# Exercise instructions
The answer must restate the records below word for word.

[Page-level text extractions]
====

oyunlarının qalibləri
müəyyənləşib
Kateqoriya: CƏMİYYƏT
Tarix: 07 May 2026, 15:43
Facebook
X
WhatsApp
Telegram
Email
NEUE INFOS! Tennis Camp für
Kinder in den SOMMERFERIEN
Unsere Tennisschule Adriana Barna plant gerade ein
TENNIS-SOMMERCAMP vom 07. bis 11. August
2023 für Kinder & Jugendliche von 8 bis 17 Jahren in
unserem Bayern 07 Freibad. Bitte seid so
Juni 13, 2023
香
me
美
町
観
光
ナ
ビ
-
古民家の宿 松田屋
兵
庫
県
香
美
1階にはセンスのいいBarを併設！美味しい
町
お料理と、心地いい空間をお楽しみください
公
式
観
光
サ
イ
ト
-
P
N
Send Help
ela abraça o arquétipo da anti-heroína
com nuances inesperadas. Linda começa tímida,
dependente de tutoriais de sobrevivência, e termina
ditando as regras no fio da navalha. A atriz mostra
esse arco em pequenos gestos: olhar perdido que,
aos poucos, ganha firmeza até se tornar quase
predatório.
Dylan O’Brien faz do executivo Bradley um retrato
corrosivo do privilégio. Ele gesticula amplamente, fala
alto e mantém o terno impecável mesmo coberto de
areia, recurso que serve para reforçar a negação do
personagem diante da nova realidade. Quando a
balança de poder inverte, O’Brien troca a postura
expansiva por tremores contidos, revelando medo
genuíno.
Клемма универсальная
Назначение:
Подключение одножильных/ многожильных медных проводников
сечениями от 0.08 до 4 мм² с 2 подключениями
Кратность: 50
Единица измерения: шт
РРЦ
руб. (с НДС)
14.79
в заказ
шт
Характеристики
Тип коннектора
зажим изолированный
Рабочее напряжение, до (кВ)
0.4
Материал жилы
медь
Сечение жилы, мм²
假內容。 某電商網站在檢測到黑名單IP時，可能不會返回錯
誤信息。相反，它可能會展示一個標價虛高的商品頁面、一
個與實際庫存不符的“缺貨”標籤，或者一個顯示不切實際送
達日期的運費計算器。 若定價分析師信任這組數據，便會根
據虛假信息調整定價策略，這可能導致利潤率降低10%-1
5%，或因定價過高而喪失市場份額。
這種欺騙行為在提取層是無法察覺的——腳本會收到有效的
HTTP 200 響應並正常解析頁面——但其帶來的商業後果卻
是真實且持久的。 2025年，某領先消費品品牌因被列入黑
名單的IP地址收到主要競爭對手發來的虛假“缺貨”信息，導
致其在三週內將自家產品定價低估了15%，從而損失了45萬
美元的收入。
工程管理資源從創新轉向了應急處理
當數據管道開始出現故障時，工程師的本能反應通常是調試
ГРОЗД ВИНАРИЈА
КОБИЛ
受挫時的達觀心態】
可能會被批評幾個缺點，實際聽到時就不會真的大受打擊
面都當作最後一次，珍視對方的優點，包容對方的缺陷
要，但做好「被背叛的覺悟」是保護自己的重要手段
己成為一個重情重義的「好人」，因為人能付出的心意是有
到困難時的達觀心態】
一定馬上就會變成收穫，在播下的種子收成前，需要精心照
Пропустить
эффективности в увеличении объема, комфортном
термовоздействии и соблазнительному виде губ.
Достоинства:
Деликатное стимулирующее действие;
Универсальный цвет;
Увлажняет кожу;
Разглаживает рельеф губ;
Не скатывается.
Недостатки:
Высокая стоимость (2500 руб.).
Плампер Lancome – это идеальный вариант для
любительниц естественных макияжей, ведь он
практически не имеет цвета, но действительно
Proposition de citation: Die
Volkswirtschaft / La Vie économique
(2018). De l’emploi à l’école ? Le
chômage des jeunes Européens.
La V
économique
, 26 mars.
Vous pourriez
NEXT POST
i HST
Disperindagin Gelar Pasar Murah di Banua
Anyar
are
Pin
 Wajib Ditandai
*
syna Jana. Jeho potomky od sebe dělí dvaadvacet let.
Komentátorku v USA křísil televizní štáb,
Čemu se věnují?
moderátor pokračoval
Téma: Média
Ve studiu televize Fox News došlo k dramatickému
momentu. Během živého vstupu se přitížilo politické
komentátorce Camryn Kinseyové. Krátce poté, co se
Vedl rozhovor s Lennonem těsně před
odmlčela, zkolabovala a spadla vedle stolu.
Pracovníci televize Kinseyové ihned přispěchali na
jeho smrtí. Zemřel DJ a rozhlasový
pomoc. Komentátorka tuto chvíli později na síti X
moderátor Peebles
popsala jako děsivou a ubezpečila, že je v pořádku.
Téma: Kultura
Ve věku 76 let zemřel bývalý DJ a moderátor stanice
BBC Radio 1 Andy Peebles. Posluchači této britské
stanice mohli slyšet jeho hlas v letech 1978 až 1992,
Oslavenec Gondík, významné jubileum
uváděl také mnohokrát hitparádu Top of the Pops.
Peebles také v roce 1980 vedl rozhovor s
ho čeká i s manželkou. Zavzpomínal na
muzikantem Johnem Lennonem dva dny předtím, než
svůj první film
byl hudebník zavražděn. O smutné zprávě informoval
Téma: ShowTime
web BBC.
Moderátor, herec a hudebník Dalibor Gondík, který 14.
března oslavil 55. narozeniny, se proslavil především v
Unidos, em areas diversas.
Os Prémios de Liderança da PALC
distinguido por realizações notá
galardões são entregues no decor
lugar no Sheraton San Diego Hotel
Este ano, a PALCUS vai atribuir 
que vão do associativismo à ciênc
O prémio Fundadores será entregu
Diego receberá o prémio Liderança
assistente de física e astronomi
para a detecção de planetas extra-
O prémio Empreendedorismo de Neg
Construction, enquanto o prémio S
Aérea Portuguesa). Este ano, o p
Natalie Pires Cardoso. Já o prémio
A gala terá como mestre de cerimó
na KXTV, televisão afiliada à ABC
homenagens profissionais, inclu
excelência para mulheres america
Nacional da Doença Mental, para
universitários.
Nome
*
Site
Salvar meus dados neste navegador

====

# Result
oyunlarının qalibləri
müəyyənləşib
Kateqoriya: CƏMİYYƏT
Tarix: 07 May 2026, 15:43
Facebook
X
WhatsApp
Telegram
Email
NEUE INFOS! Tennis Camp für
Kinder in den SOMMERFERIEN
Unsere Tennisschule Adriana Barna plant gerade ein
TENNIS-SOMMERCAMP vom 07. bis 11. August
2023 für Kinder & Jugendliche von 8 bis 17 Jahren in
unserem Bayern 07 Freibad. Bitte seid so
Juni 13, 2023
香
me
美
町
観
光
ナ
ビ
-
古民家の宿 松田屋
兵
庫
県
香
美
1階にはセンスのいいBarを併設！美味しい
町
お料理と、心地いい空間をお楽しみください
公
式
観
光
サ
イ
ト
-
P
N
Send Help
ela abraça o arquétipo da anti-heroína
com nuances inesperadas. Linda começa tímida,
dependente de tutoriais de sobrevivência, e termina
ditando as regras no fio da navalha. A atriz mostra
esse arco em pequenos gestos: olhar perdido que,
aos poucos, ganha firmeza até se tornar quase
predatório.
Dylan O’Brien faz do executivo Bradley um retrato
corrosivo do privilégio. Ele gesticula amplamente, fala
alto e mantém o terno impecável mesmo coberto de
areia, recurso que serve para reforçar a negação do
personagem diante da nova realidade. Quando a
balança de poder inverte, O’Brien troca a postura
expansiva por tremores contidos, revelando medo
genuíno.
Клемма универсальная
Назначение:
Подключение одножильных/ многожильных медных проводников
сечениями от 0.08 до 4 мм² с 2 подключениями
Кратность: 50
Единица измерения: шт
РРЦ
руб. (с НДС)
14.79
в заказ
шт
Характеристики
Тип коннектора
зажим изолированный
Рабочее напряжение, до (кВ)
0.4
Материал жилы
медь
Сечение жилы, мм²
假內容。 某電商網站在檢測到黑名單IP時，可能不會返回錯
誤信息。相反，它可能會展示一個標價虛高的商品頁面、一
個與實際庫存不符的“缺貨”標籤，或者一個顯示不切實際送
達日期的運費計算器。 若定價分析師信任這組數據，便會根
據虛假信息調整定價策略，這可能導致利潤率降低10%-1
5%，或因定價過高而喪失市場份額。
這種欺騙行為在提取層是無法察覺的——腳本會收到有效的
HTTP 200 響應並正常解析頁面——但其帶來的商業後果卻
是真實且持久的。 2025年，某領先消費品品牌因被列入黑
名單的IP地址收到主要競爭對手發來的虛假“缺貨”信息，導
致其在三週內將自家產品定價低估了15%，從而損失了45萬
美元的收入。
工程管理資源從創新轉向了應急處理
當數據管道開始出現故障時，工程師的本能反應通常是調試
ГРОЗД ВИНАРИЈА
КОБИЛ
受挫時的達觀心態】
可能會被批評幾個缺點，實際聽到時就不會真的大受打擊
面都當作最後一次，珍視對方的優點，包容對方的缺陷
要，但做好「被背叛的覺悟」是保護自己的重要手段
己成為一個重情重義的「好人」，因為人能付出的心意是有
到困難時的達觀心態】
一定馬上就會變成收穫，在播下的種子收成前，需要精心照
Пропустить
эффективности в увеличении объема, комфортном
термовоздействии и соблазнительному виде губ.
Достоинства:
Деликатное стимулирующее действие;
Универсальный цвет;
Увлажняет кожу;
Разглаживает рельеф губ;
Не скатывается.
Недостатки:
Высокая стоимость (2500 руб.).
Плампер Lancome – это идеальный вариант для
любительниц естественных макияжей, ведь он
практически не имеет цвета, но действительно
Proposition de citation: Die
Volkswirtschaft / La Vie économique
(2018). De l’emploi à l’école ? Le
chômage des jeunes Européens.
La V
économique
, 26 mars.
Vous pourriez
NEXT POST
i HST
Disperindagin Gelar Pasar Murah di Banua
Anyar
are
Pin
 Wajib Ditandai
*
syna Jana. Jeho potomky od sebe dělí dvaadvacet let.
Komentátorku v USA křísil televizní štáb,
Čemu se věnují?
moderátor pokračoval
Téma: Média
Ve studiu televize Fox News došlo k dramatickému
momentu. Během živého vstupu se přitížilo politické
komentátorce Camryn Kinseyové. Krátce poté, co se
Vedl rozhovor s Lennonem těsně před
odmlčela, zkolabovala a spadla vedle stolu.
Pracovníci televize Kinseyové ihned přispěchali na
jeho smrtí. Zemřel DJ a rozhlasový
pomoc. Komentátorka tuto chvíli později na síti X
moderátor Peebles
popsala jako děsivou a ubezpečila, že je v pořádku.
Téma: Kultura
Ve věku 76 let zemřel bývalý DJ a moderátor stanice
BBC Radio 1 Andy Peebles. Posluchači této britské
stanice mohli slyšet jeho hlas v letech 1978 až 1992,
Oslavenec Gondík, významné jubileum
uváděl také mnohokrát hitparádu Top of the Pops.
Peebles také v roce 1980 vedl rozhovor s
ho čeká i s manželkou. Zavzpomínal na
muzikantem Johnem Lennonem dva dny předtím, než
svůj první film
byl hudebník zavražděn. O smutné zprávě informoval
Téma: ShowTime
web BBC.
Moderátor, herec a hudebník Dalibor Gondík, který 14.
března oslavil 55. narozeniny, se proslavil především v
Unidos, em areas diversas.
Os Prémios de Liderança da PALC
distinguido por realizações notá
galardões são entregues no decor
lugar no Sheraton San Diego Hotel
Este ano, a PALCUS vai atribuir 
que vão do associativismo à ciênc
O prémio Fundadores será entregu
Diego receberá o prémio Liderança
assistente de física e astronomi
para a detecção de planetas extra-
O prémio Empreendedorismo de Neg
Construction, enquanto o prémio S
Aérea Portuguesa). Este ano, o p
Natalie Pires Cardoso. Já o prémio
A gala terá como mestre de cerimó
na KXTV, televisão afiliada à ABC
homenagens profissionais, inclu
excelência para mulheres america
Nacional da Doença Mental, para
universitários.
Nome
*
Site
Salvar meus dados neste navegador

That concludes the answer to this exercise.